"
"Pretty-looking set of friends!"
"Well, they ain't much to look at, that's a fact; but I never heard of
anybody saying you was to turn a cold shoulder on a helper because he
was homely, except,"--this as the Major was walking away, "except a
secesh, or a fool, or one of little Mac's staff officers."
"Homely? what are you gassing about?" objected a little fellow from
Massachusetts; "the Fifty-fourth is as fine-looking a set of men as
shoulder rifles anywhere in the army."
"Jack's sensitive about the credit of his State," chaffed a big Ohioan.

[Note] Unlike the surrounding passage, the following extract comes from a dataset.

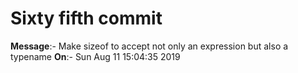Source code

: # Sixty fifth commit

**Message**:- Make sizeof to accept not only an expression but also a typename
**On**:- Sun Aug 11 15:04:35 2019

"He wants to crack up these fellows, seeing they're his comrades. I say,
Johnny, are all the white men down your way such little shavers as you?"
"For a fellow that's all legs and no brains, you talk too much,"
answered Johnny. "Have any of you seen the Fifty-fourth?"
"I haven't." "Nor I." "Yes, I saw them at Port Royal." "And I." "And I."
"Well, the Twenty-third was at Beaufort while they were there, and I
used to go over to their camp and talk with them. I never saw fellows so
in earnest; they seemed ready to die on the instant, if they could help
their people, or walk into the slaveholders any, first. They were just
full of it; and yet it seemed absurd to call 'em a black regiment; they
were pretty much all colors, and some of 'em as white as I am."
"Lord," said Jim, "that's not saying much, you've got a smutty face.